• **Job 1**
According to the hash table post, why does a hash table give a good-performing key-value pair list? Answer in one to three sentences.
• **Job 2**
Continue the forum post on hash tables in AppleScript from its last line.

Friday, August 17, 2018

#1 2012-09-04 04:28:57 pm

DJ Bazzie Wazzie
Member
From:: the Netherlands
Registered: 2004-10-20
Posts: 2795
Website

Hash table: A good alternative for records

Hello all,

For educational reasons I will show and explain how hash tables works in it's simplest form. There are other, and in some scenarios faster, solutions to skin this cat but that's not the point of this topic. I would like to keep this topic plain AppleScript and has to work with hash function and the code needs to be easy to understand, any input is welcome that will meet this requirements.

For those who aren't familiar with hash tables, a small explanation. A hash table will create an hash from it's key, mostly a string, where the encrypted value meets an index in an array. When you have a list of key values pairs you replace the part of iterating through the list to lookup the key with a small hash function, resulting in a good performing key value pair list.

Applescript:

script hashTable
   on newInstance()

Data records:
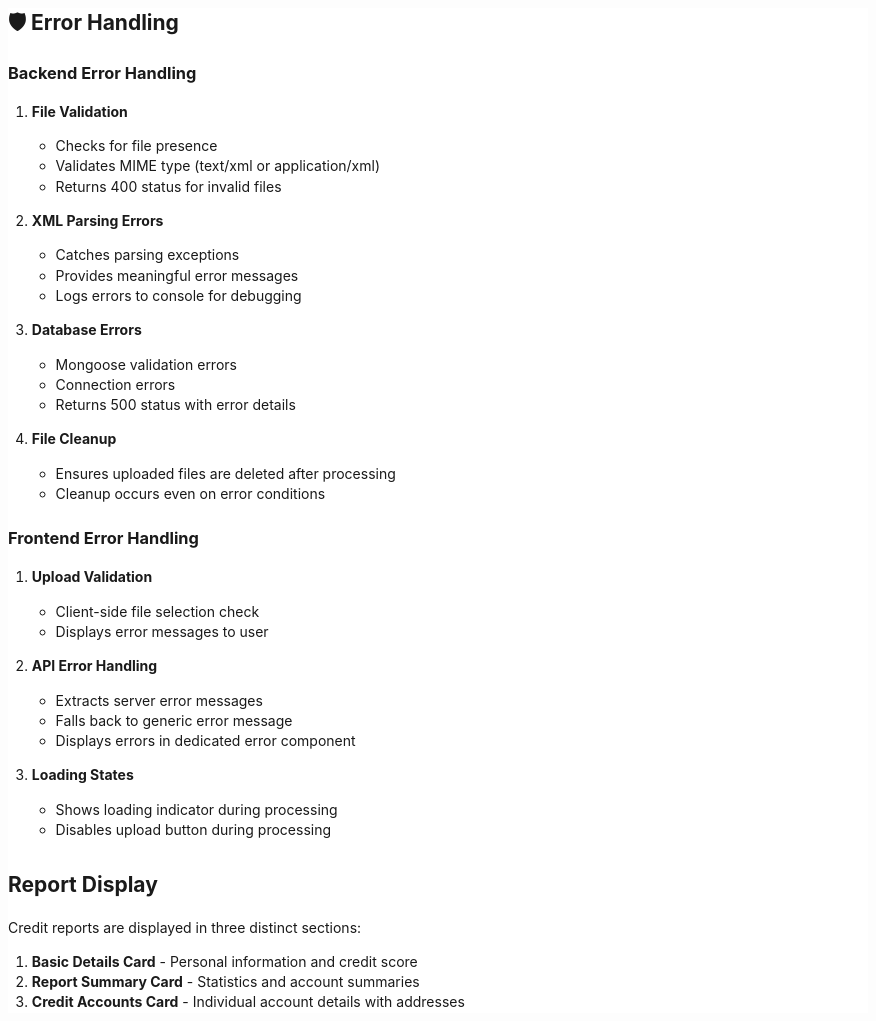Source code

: ## 🛡️ Error Handling

### Backend Error Handling

1. **File Validation**
   - Checks for file presence
   - Validates MIME type (text/xml or application/xml)
   - Returns 400 status for invalid files

2. **XML Parsing Errors**
   - Catches parsing exceptions
   - Provides meaningful error messages
   - Logs errors to console for debugging

3. **Database Errors**
   - Mongoose validation errors
   - Connection errors
   - Returns 500 status with error details

4. **File Cleanup**
   - Ensures uploaded files are deleted after processing
   - Cleanup occurs even on error conditions

### Frontend Error Handling

1. **Upload Validation**
   - Client-side file selection check
   - Displays error messages to user

2. **API Error Handling**
   - Extracts server error messages
   - Falls back to generic error message
   - Displays errors in dedicated error component

3. **Loading States**
   - Shows loading indicator during processing
   - Disables upload button during processing

## Report Display
Credit reports are displayed in three distinct sections:
1. **Basic Details Card** - Personal information and credit score
2. **Report Summary Card** - Statistics and account summaries
3. **Credit Accounts Card** - Individual account details with addresses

• **Answer space 1**
A hash table skips iterating through the list to look up a key. Instead, a small hash function turns the key into a hash that meets an index in an array, which makes the key-value pair list perform well.

• **Answer space 2**
       script hashTableInstance
           property parent : hashTable
           property size : missing value
           property hashList : missing value
           property keyList : missing value
           property valueList : missing value
       end script
   end newInstance
   
   on init()
       set my size to 0
       set my hashList to {}
       repeat 1000 times
           set end of my hashList to {}
       end repeat
       set my keyList to {}
       set my valueList to {}
       return me
   end init
   
   on initWithKeysAndValues(_keys, _values)
       set my keyList to _keys
       set my valueList to _values
       set my size to count my keyList
       set my hashList to {}
       repeat 1000 times
           set end of my hashList to {}
       end repeat
       repeat with x from 1 to my size
           set end of item hashFunction(item x of my keyList) of my hashList to x
       end repeat
       return me
   end initWithKeyAndValues
   
   on setValueforKey(_key, _value)
       set x to hashFunction(_key)
       repeat with node in item x of my hashList
           if id of item node of my keyList = id of _key then
               set item node of my valueList to _value
               return true
           end if
       end repeat
       set my size to (my size) + 1
       set end of my valueList to _value
       set end of my keyList to _key
       set end of item x of my hashList to my size
   end setValueforKey
   
   on valueForKey(_key)
       set x to hashFunction(_key)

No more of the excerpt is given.